I call it platonic intimacy / affection -- it's been a lovely discovery.
Human beings are naturally addicted to sex, it gives us the same hit of pleasure hormones that we get from some recreational drugs.
If I was with a friend fighting alcohol addiction, I wouldn't hand them an open can of beer, or a closed can of beer ; or lead them into a pub, or give them a money-off voucher from my local off-licence, or say how much I enjoyed home-brewing, or even mention alcohol at all.
I think platonic means avoiding anything which might reasonably lead to sex. It is like banning the export of ingredients for chemical weapons, or uranium enrichment beyond what is needed for nuclear power ; we need to recognise what might cause ourselves, or the other person, to go beyond the point of no return. That may often mean taking not even one step, along that "journey of a thousand miles".

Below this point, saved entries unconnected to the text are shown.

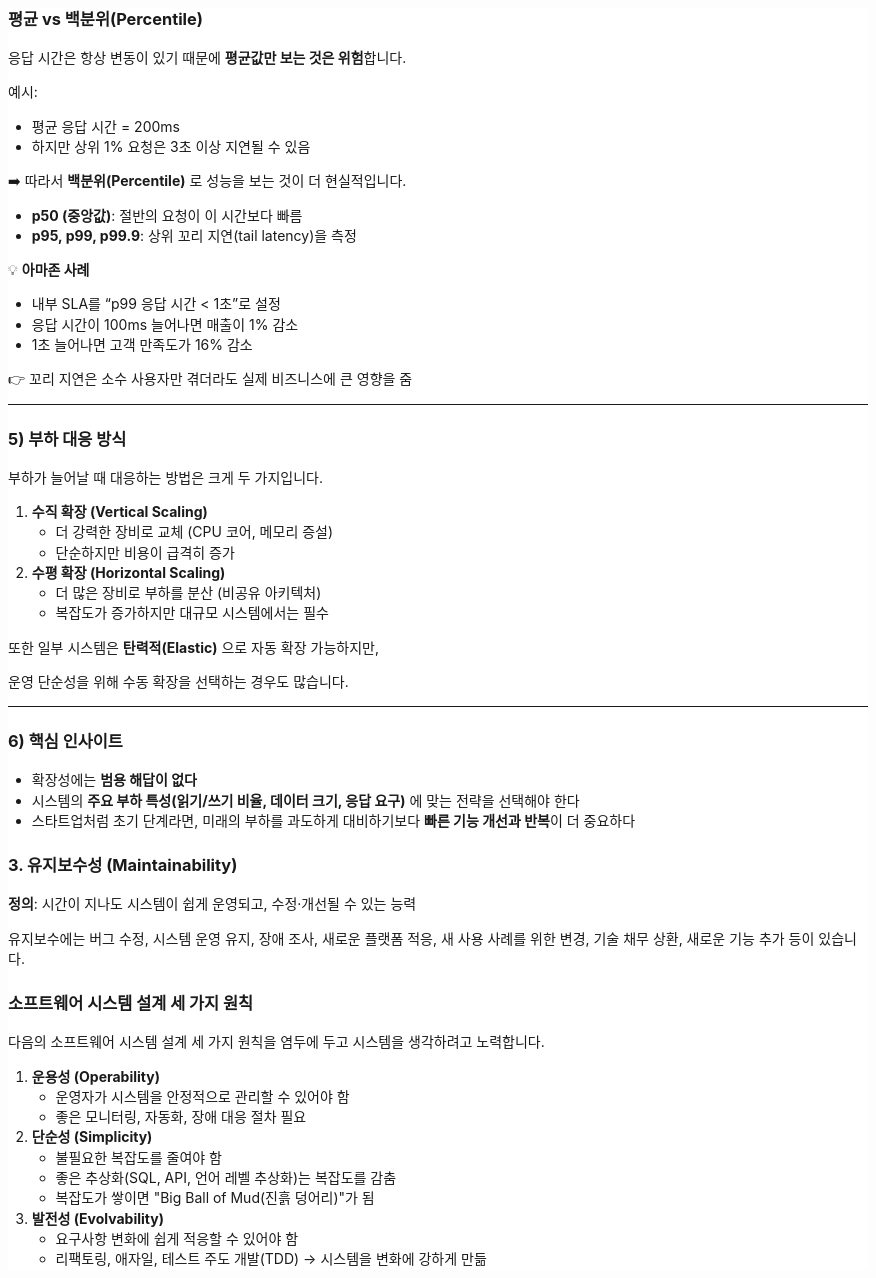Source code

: ### 평균 vs 백분위(Percentile)

응답 시간은 항상 변동이 있기 때문에 **평균값만 보는 것은 위험**합니다.

예시:

- 평균 응답 시간 = 200ms
- 하지만 상위 1% 요청은 3초 이상 지연될 수 있음

➡️ 따라서 **백분위(Percentile)** 로 성능을 보는 것이 더 현실적입니다.

- **p50 (중앙값)**: 절반의 요청이 이 시간보다 빠름
- **p95, p99, p99.9**: 상위 꼬리 지연(tail latency)을 측정

💡 **아마존 사례**

- 내부 SLA를 “p99 응답 시간 < 1초”로 설정
- 응답 시간이 100ms 늘어나면 매출이 1% 감소
- 1초 늘어나면 고객 만족도가 16% 감소

👉 꼬리 지연은 소수 사용자만 겪더라도 실제 비즈니스에 큰 영향을 줌

---

### 5) 부하 대응 방식

부하가 늘어날 때 대응하는 방법은 크게 두 가지입니다.

1. **수직 확장 (Vertical Scaling)**
    - 더 강력한 장비로 교체 (CPU 코어, 메모리 증설)
    - 단순하지만 비용이 급격히 증가
2. **수평 확장 (Horizontal Scaling)**
    - 더 많은 장비로 부하를 분산 (비공유 아키텍처)
    - 복잡도가 증가하지만 대규모 시스템에서는 필수

또한 일부 시스템은 **탄력적(Elastic)** 으로 자동 확장 가능하지만,

운영 단순성을 위해 수동 확장을 선택하는 경우도 많습니다.

---

### 6) 핵심 인사이트

- 확장성에는 **범용 해답이 없다**
- 시스템의 **주요 부하 특성(읽기/쓰기 비율, 데이터 크기, 응답 요구)** 에 맞는 전략을 선택해야 한다
- 스타트업처럼 초기 단계라면, 미래의 부하를 과도하게 대비하기보다 **빠른 기능 개선과 반복**이 더 중요하다

### 3. 유지보수성 (Maintainability)

**정의**: 시간이 지나도 시스템이 쉽게 운영되고, 수정·개선될 수 있는 능력

유지보수에는 버그 수정, 시스템 운영 유지, 장애 조사, 새로운 플랫폼 적응, 새 사용 사례를 위한 변경, 기술 채무 상환, 새로운 기능 추가 등이 있습니다.

### 소프트웨어 시스템 설계 세 가지 원칙

다음의 소프트웨어 시스템 설계 세 가지 원칙을 염두에 두고 시스템을 생각하려고 노력합니다.

1. **운용성 (Operability)**
    - 운영자가 시스템을 안정적으로 관리할 수 있어야 함
    - 좋은 모니터링, 자동화, 장애 대응 절차 필요
2. **단순성 (Simplicity)**
    - 불필요한 복잡도를 줄여야 함
    - 좋은 추상화(SQL, API, 언어 레벨 추상화)는 복잡도를 감춤
    - 복잡도가 쌓이면 "Big Ball of Mud(진흙 덩어리)"가 됨
3. **발전성 (Evolvability)**
    - 요구사항 변화에 쉽게 적응할 수 있어야 함
    - 리팩토링, 애자일, 테스트 주도 개발(TDD) → 시스템을 변화에 강하게 만듦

I guess when I think of something platonic, it means there is no romantic or sexual desire/attraction there, and no romantic or sexual behaviour. Cuddling can be more complex as sometimes people feel romantic or sexual attraction, but simply choose not to act on it. Is that completely platonic? Well, it depends how you define platonic I guess. I would consider it to be a grey area myself.
I agree with most of the he posts here. As a asexual person (meaning someone who does not experience sexual attraction to others) and aromatic (someone who doesn't experience romantic attraction to others), the lines for me are pretty clear because I don't experience those attractions, so anything that a potential partner does or says that tries to engender those feelings (either sexual arousal or romantic interest) is pretty immediately rebuffed.
Platonic for me means not only that words and actions remain in the sphere of friendship but that the intent is friendly.
@geoff1000 I would disagree. Sexual attraction and needs are fluid from one person to the next. We aren't born addicted to sex. I would say we are naturally addicted to touch and connection. A baby is born needing these things and will grow quite upset and even have psychological damage if denied these things. I know if I'm in a state of connection deprivation, if I'm exposed to people, see other people connecting, etc, but don't feel the connection myself, I can feel very agitated. That's why, oftentimes, cities can feel lonelier than being in the middle of nowhere. If I'm in a room full of people having sex, I would feel agitated, but because I'm uncomfortable and want to leave, not because I'm jealous and want to partake 😉 ha. If someone can't be physically close to someone they are attracted to without being agitated and need sex, it could be because they have a high drive and are addicted to sex, but it could also be because they are so far removed from the ability to appreciate closeness in a platonic sense.
@ubergigglefritz I'm with you there.
And testosterone. Something few of us women can imagine having in the high doses that men have. Makes sex feel a little more vital to daily living I hear.